_PROVIDED INFORMATION_
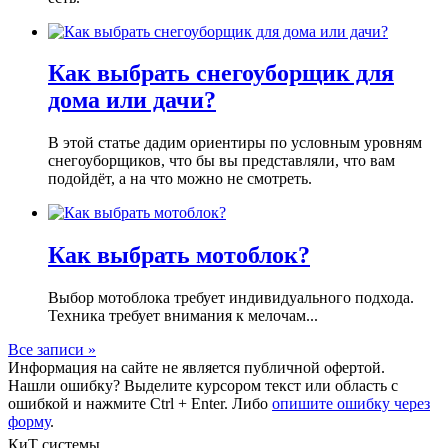
Как выбрать снегоуборщик для
дома или дачи?
В этой статье дадим ориентиры по условным уровням
снегоуборщиков, что бы вы представляли, что вам
подойдёт, а на что можно не смотреть.
Как выбрать мотоблок?
Выбор мотоблока требует индивидуального подхода.
Техника требует внимания к мелочам...
Все записи »
Информация на сайте не является публичной офертой.
Нашли ошибку? Выделите курсором текст или область с
ошибкой и нажмите Ctrl + Enter. Либо
опишите ошибку через
форму
.
КиТ системы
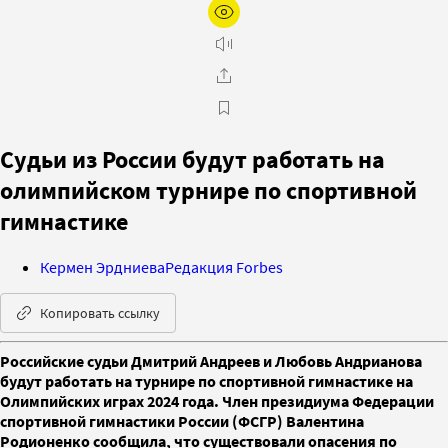
Судьи из России будут работать на
олимпийском турнире по спортивной
гимнастике
Кермен Эрдниева
Редакция Forbes
Копировать ссылку
Российские судьи Дмитрий Андреев и Любовь Андрианова
будут работать на турнире по спортивной гимнастике на
Олимпийских играх 2024 года. Член президиума Федерации
спортивной гимнастики России (ФСГР) Валентина
Родионенко сообщила, что существовали опасения по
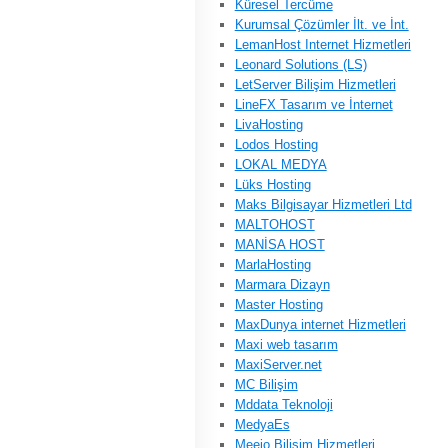
Küresel Tercüme
Kurumsal Çözümler İlt. ve İnt.
LemanHost Internet Hizmetleri
Leonard Solutions (LS)
LetServer Bilişim Hizmetleri
LineFX Tasarım ve İnternet
LivaHosting
Lodos Hosting
LOKAL MEDYA
Lüks Hosting
Maks Bilgisayar Hizmetleri Ltd
MALTOHOST
MANİSA HOST
MarlaHosting
Marmara Dizayn
Master Hosting
MaxDunya internet Hizmetleri
Maxi web tasarım
MaxiServer.net
MC Bilişim
Mddata Teknoloji
MedyaEs
Meejo Bilişim Hizmetleri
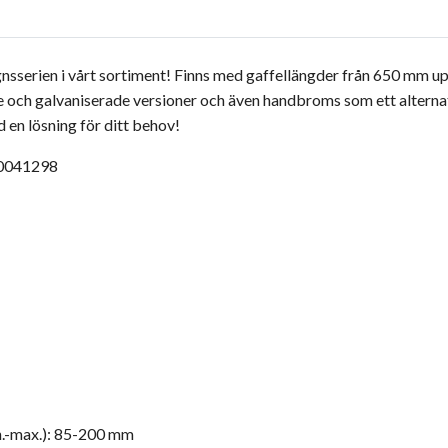
agnsserien i vårt sortiment! Finns med gaffellängder från 650 mm u
ade och galvaniserade versioner och även handbroms som ett alterna
d en lösning för ditt behov!
30041298
n.-max.): 85-200 mm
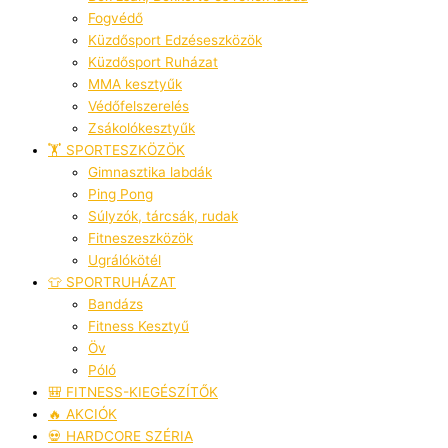
Fogvédő
Küzdősport Edzéseszközök
Küzdősport Ruházat
MMA kesztyűk
Védőfelszerelés
Zsákolókesztyűk
🏋️ SPORTESZKÖZÖK
Gimnasztika labdák
Ping Pong
Súlyzók, tárcsák, rudak
Fitneszeszközök
Ugrálókötél
👕 SPORTRUHÁZAT
Bandázs
Fitness Kesztyű
Öv
Póló
🎒 FITNESS-KIEGÉSZÍTŐK
🔥 AKCIÓK
💀 HARDCORE SZÉRIA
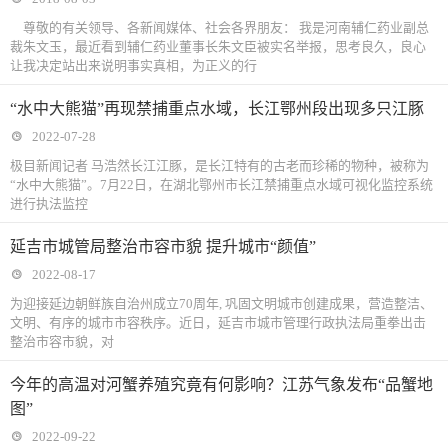
尊敬的有关领导、各新闻媒体、社会各界朋友： 我是河南辅仁药业副总
裁朱文玉，最近看到辅仁药业董事长朱文臣被实名举报，思考良久，良心
让我决定站出来说明事实真相，为正义的行
“水中大熊猫”再现禁捕重点水域，长江鄂州段出现多只江豚
2022-07-28
极目新闻记者 马浩然长江江豚，是长江特有的古老而珍稀的物种，被称为
“水中大熊猫”。7月22日，在湖北鄂州市长江禁捕重点水域可视化监控系统
进行执法监控
延吉市城管局整治市容市貌 提升城市“颜值”
2022-08-17
为迎接延边朝鲜族自治州成立70周年, 巩固文明城市创建成果，营造整洁、
文明、有序的城市市容秩序。近日，延吉市城市管理行政执法局重拳出击
整治市容市貌，对
今年的高温对河蟹养殖究竟有何影响？江苏气象发布“品蟹地
图”
2022-09-22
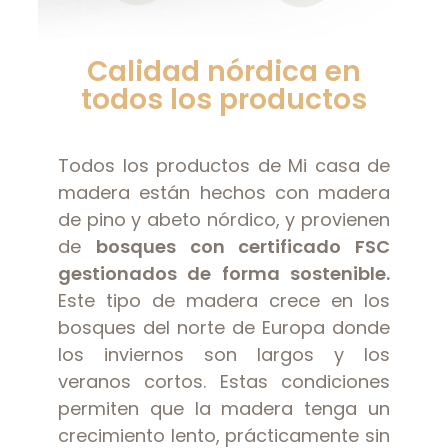
Calidad nórdica en
todos los productos
Todos los productos de Mi casa de
madera están hechos con madera
de pino y abeto nórdico, y provienen
de
bosques con certificado FSC
gestionados de forma sostenible.
Este tipo de madera crece en los
bosques del norte de Europa donde
los inviernos son largos y los
veranos cortos. Estas condiciones
permiten que la madera tenga un
crecimiento lento, prácticamente sin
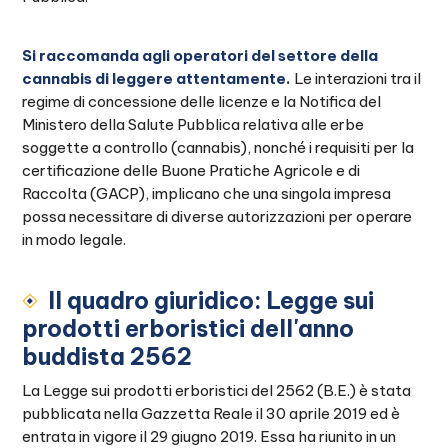
Si raccomanda agli operatori del settore della
cannabis di leggere attentamente.
Le interazioni tra il
regime di concessione delle licenze e la Notifica del
Ministero della Salute Pubblica relativa alle erbe
soggette a controllo (cannabis), nonché i requisiti per la
certificazione delle Buone Pratiche Agricole e di
Raccolta (GACP), implicano che una singola impresa
possa necessitare di diverse autorizzazioni per operare
in modo legale.
Il quadro giuridico: Legge sui
prodotti erboristici dell'anno
buddista 2562
La Legge sui prodotti erboristici del 2562 (B.E.) è stata
pubblicata nella Gazzetta Reale il 30 aprile 2019 ed è
entrata in vigore il 29 giugno 2019. Essa ha riunito in un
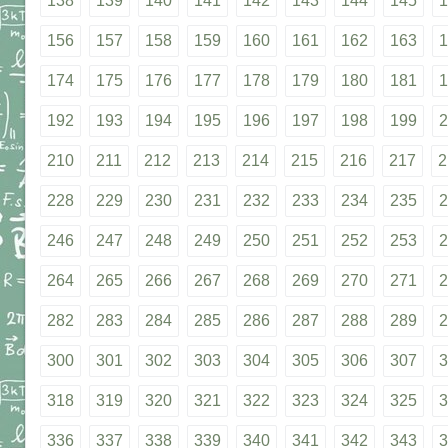
138
139
140
141
142
143
144
145
1
156
157
158
159
160
161
162
163
1
174
175
176
177
178
179
180
181
1
192
193
194
195
196
197
198
199
2
210
211
212
213
214
215
216
217
2
228
229
230
231
232
233
234
235
2
246
247
248
249
250
251
252
253
2
264
265
266
267
268
269
270
271
2
282
283
284
285
286
287
288
289
2
300
301
302
303
304
305
306
307
3
318
319
320
321
322
323
324
325
3
336
337
338
339
340
341
342
343
3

_EXERCISE AIM_
The answer must be every line from the entries above that holds the string "delle".

_RESPONSE TO THE EXERCISE_
regime di concessione delle licenze e la Notifica del
certificazione delle Buone Pratiche Agricole e di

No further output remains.